In humans, a mean maximum plasma concentration of about 80 ng/mL occurs within
1 to 4 days after a 3 mg monocular dose (10 times the recommended dose). The
mean area under the plasma concentration-time curve (AUC) is about 25 μg·hr/mL
at this dose.
Pegaptanib is metabolized by nucleases and is generally not affected by the
cytochrome P450 system.
Two early clinical studies conducted in patients who received Macugen alone
and in combination with photodynamic therapy (PDT) revealed no apparent difference
in the plasma pharmacokinetics of pegaptanib.
Twenty-four hours after intravitreous administration of a radiolabeled dose
of pegaptanib to both eyes of rabbits, radioactivity was mainly distributed
in vitreous fluid, retina, and aqueous fluid. After intravitreous and intravenous
administrations of radiolabeled pegaptanib to rabbits, the highest concentrations
of radioactivity (excluding the eye for the intravitreous dose) were obtained
in the kidney. In rabbits, the component nucleotide, 2'fluorouridine is found
in plasma and urine after single radiolabeled pegaptanib intravenous and intravitreous
doses. In rabbits, pegaptanib is eliminated as parent drug and metabolites primarily
in the urine.
Based on preclinical data, pegaptanib is metabolized by endo- and exonucleases.
In humans, after a 3 mg monocular dose (10 times the recommended dose), the
average (± standard deviation) apparent plasma half-life of pegaptanib
is 10 (±4) days.
Plasma concentrations do not appear to be affected by age or gender, but have
not been studied in patients under the age of 50.

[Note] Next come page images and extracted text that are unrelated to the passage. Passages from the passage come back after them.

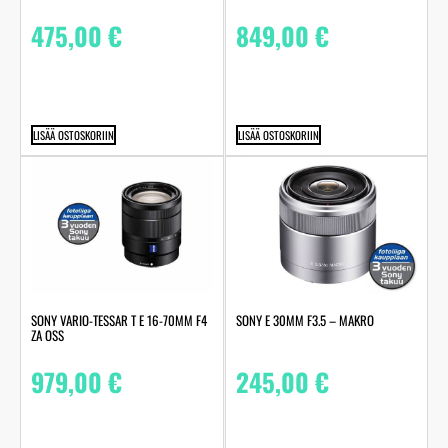
475,00
€
849,00
€
LISÄÄ OSTOSKORIIN
LISÄÄ OSTOSKORIIN
SONY VARIO-TESSAR T E 16-70MM F4
SONY E 30MM F3.5 – MAKRO
ZA OSS
979,00
€
245,00
€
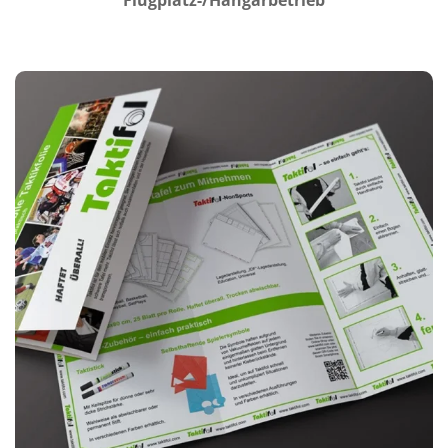
Flugplatz-/Hangarbetrieb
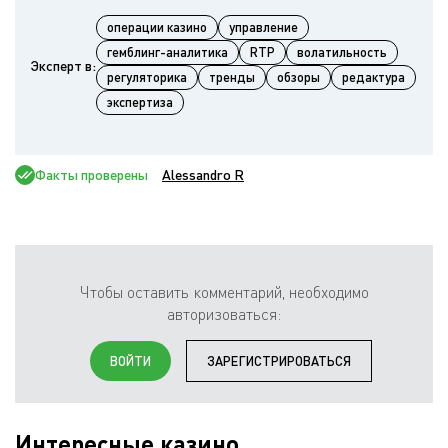
операции казино
управление
гемблинг-аналитика
RTP
волатильность
Эксперт в:
регуляторика
тренды
обзоры
редактура
экспертиза
Факты проверены
Alessandro R
Чтобы оставить комментарий, необходимо
авторизоваться:
ВОЙТИ
ЗАРЕГИСТРИРОВАТЬСЯ
Интересные казино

Macugen was studied in two controlled, double-masked, and identically designed
randomized studies in patients with neovascular AMD. Patients were randomized
to receive control (sham treatment) or 0.3 mg, 1 mg or 3 mg Macugen administered
as intravitreous injections every 6 weeks for 48 weeks. A total of approximately
1200 patients were enrolled with 892 patients receiving Macugen and 298 receiving
a sham injection. The median age of the patients was 77 years. Patients received
a mean 8.5 treatments out of a possible 9 total treatments across all treatment
arms. Patients were re-randomized between treatment and no treatment during
the second year. Patients who continued treatment in year 2 received a mean
of 16 treatments out of a possible total 17 overall.
The two trials enrolled patients with neovascular AMD characteristics including
classic, occult, and mixed lesions of up to 12 disc areas and baseline visual
acuity in the study eye between 20/40 and 20/320. The primary efficacy endpoint
was the proportion of patients losing less than 15 letters of visual acuity,
from baseline up to 54 week assessment.
Verteporfin PDT usage was permitted at the discretion of the investigators
in patients with predominantly classic lesions.

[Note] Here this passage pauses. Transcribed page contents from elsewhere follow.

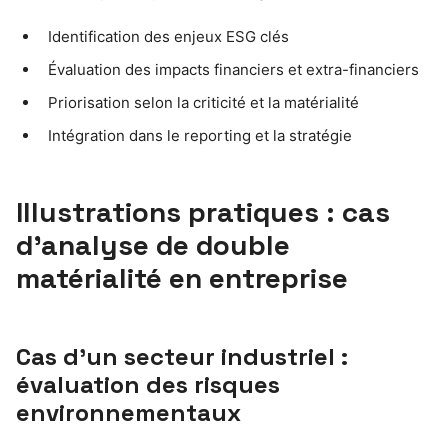
Identification des enjeux ESG clés
Évaluation des impacts financiers et extra-financiers
Priorisation selon la criticité et la matérialité
Intégration dans le reporting et la stratégie
Illustrations pratiques : cas
d’analyse de double
matérialité en entreprise
Cas d’un secteur industriel :
évaluation des risques
environnementaux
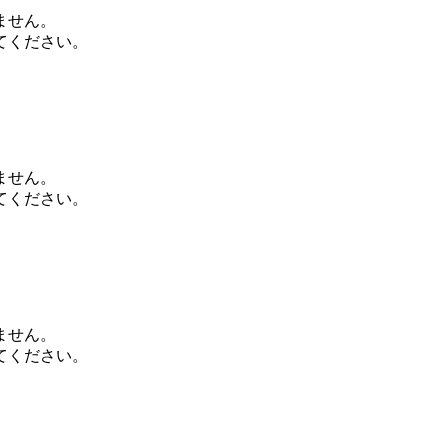
ません。
てください。
ません。
てください。
ません。
てください。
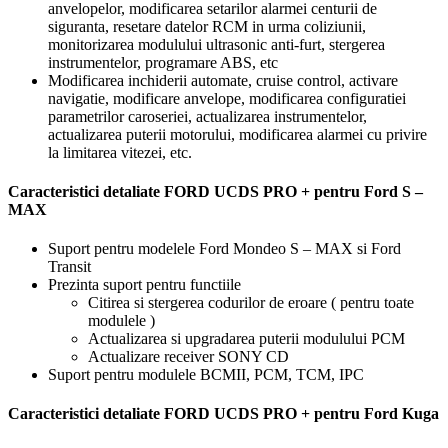
anvelopelor, modificarea setarilor alarmei centurii de
siguranta, resetare datelor RCM in urma coliziunii,
monitorizarea modulului ultrasonic anti-furt, stergerea
instrumentelor, programare ABS, etc
Modificarea inchiderii automate, cruise control, activare
navigatie, modificare anvelope, modificarea configuratiei
parametrilor caroseriei, actualizarea instrumentelor,
actualizarea puterii motorului, modificarea alarmei cu privire
la limitarea vitezei, etc.
Caracteristici detaliate FORD UCDS PRO + pentru Ford S –
MAX
Suport pentru modelele Ford Mondeo S – MAX si Ford
Transit
Prezinta suport pentru functiile
Citirea si stergerea codurilor de eroare ( pentru toate
modulele )
Actualizarea si upgradarea puterii modulului PCM
Actualizare receiver SONY CD
Suport pentru modulele BCMII, PCM, TCM, IPC
Caracteristici detaliate FORD UCDS PRO + pentru Ford Kuga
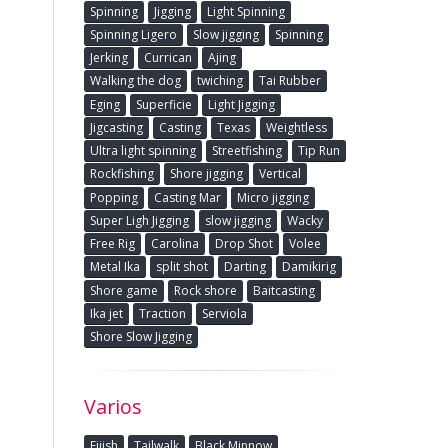
Spinning
Jigging
Light Spinning
Spinning Ligero
Slow jigging
Spinning
Jerking
Currican
Ajing
Walking the dog
twiching
Tai Rubber
Eging
Superficie
Light Jigging
Jigcasting
Casting
Texas
Weightless
Ultra light spinning
Streetfishing
Tip Run
Rockfishing
Shore jigging
Vertical
Popping
Casting Mar
Micro jigging
Super Ligh Jigging
slow jigging
Wacky
Free Rig
Carolina
Drop Shot
Volee
Metal Ika
split shot
Darting
Damikirig
Shore game
Rock shore
Baitcasting
Ika jet
Traction
Serviola
Shore Slow Jigging
Varios
Fiiish
Tailwalk
Black Minnow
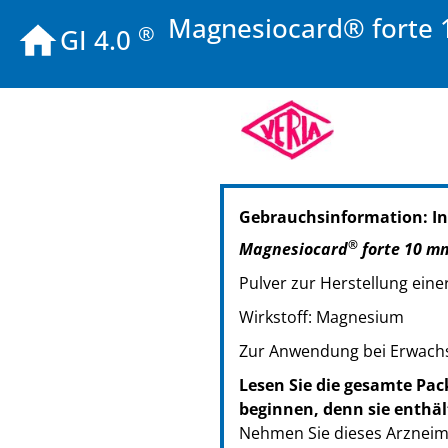
Magnesiocard® forte 1
®
GI 4.0
PZN: 02470336
Gebrauchsinformation: I
PPN: 110247033633
PZN: 02470342
®
Magnesiocard
forte 10 m
PPN: 110247034296
Pulver zur Herstellung ei
PZN: 02470359
PPN: 110247035986
Wirkstoff: Magnesium
Zur Anwendung bei Erwachs
Lesen Sie die gesamte Pac
beginnen, denn sie enthäl
Nehmen Sie dieses Arzneimi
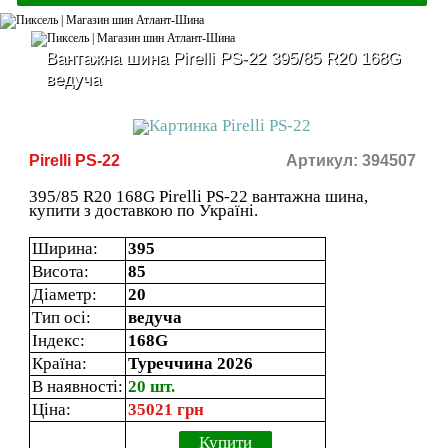
Вантажна шина Pirelli PS-22 395/85 R20 168G
ведуча
Pirelli PS-22
Артикул: 394507
395/85 R20 168G Pirelli PS-22 вантажна шина,
купити з доставкою по Україні.
Ширина:
395
Висота:
85
Діаметр:
20
Тип осі:
ведуча
Індекс:
168G
Країна:
Туреччина 2026
В наявності:
20 шт.
Ціна:
35021 грн
Купити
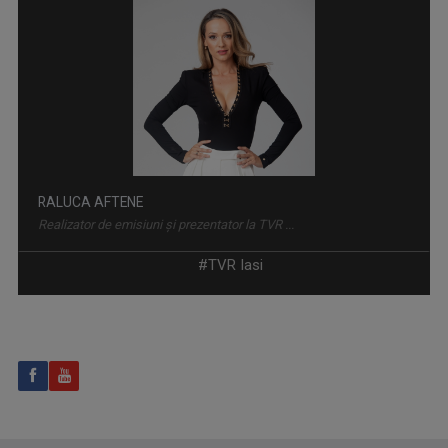
INTERVIUL SĂPTĂMÂNII
Dialoguri cu personalităţi din diferite domenii
ANDREEA ŞTILIUC
Primul interviu l-a luat când avea doar 11 ani ...
#TVR Iasi
IAȘII MARILOR IUBIRI
Poveşti despre oraşul de odinioară şi cel de ...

The groups treated with Macugen 0.3 mg exhibited a statistically significant
result in both trials for the primary efficacy endpoint at 1 year: Study EOP1003,
Macugen 73% vs. Sham 60%; Study EOP1004, Macugen 67% vs. Sham 53%. Concomitant
use of PDT overall was low. More sham treated patients (75/296) received PDT
than Macugen 0.3 mg treated patients (58/294).
On average, Macugen 0.3 mg treated patients and sham treated patients continued
to experience vision loss. However, the rate of vision decline in the Macugen
treated group was slower than the rate in the patients who received sham treatment.
See Figure 1.
Figure 1 : Mean Visual Acuity: Year 1
At the end of the first year (week 54), approximately 1050 of the original
1200 patients were re-randomized to either continue the same treatment or to
discontinue treatment through week 102. See Figure 2.

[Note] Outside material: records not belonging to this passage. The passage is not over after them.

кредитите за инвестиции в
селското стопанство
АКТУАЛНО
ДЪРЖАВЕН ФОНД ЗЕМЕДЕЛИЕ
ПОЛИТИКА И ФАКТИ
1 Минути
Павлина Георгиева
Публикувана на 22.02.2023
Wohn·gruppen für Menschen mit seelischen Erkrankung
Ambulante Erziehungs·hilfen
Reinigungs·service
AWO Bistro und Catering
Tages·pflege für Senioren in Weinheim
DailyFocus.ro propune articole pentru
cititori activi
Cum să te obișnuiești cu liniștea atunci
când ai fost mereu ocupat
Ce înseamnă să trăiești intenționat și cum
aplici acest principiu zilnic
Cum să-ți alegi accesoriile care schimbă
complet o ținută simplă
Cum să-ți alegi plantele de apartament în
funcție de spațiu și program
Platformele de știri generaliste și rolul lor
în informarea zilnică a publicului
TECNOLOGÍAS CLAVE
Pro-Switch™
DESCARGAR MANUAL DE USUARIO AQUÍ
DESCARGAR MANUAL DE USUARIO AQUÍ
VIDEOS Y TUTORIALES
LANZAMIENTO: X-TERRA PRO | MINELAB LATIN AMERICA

Macugen was less effective during the second year than during the first year.
The percentage of patients losing less than 15 letters from baseline to week
102 was: Study EOP1003, Macugen 38/67 (57%); Sham 30/54 (56%); Study EOP1004,
Macugen 40/66 (61%); Sham 18/53 (34%).
Figure 2 : Mean Visual Acuity: Year 2
Dose levels above 0.3 mg did not demonstrate any additional benefit. The safety
or efficacy of Macugen beyond 2 years has not been demonstrated.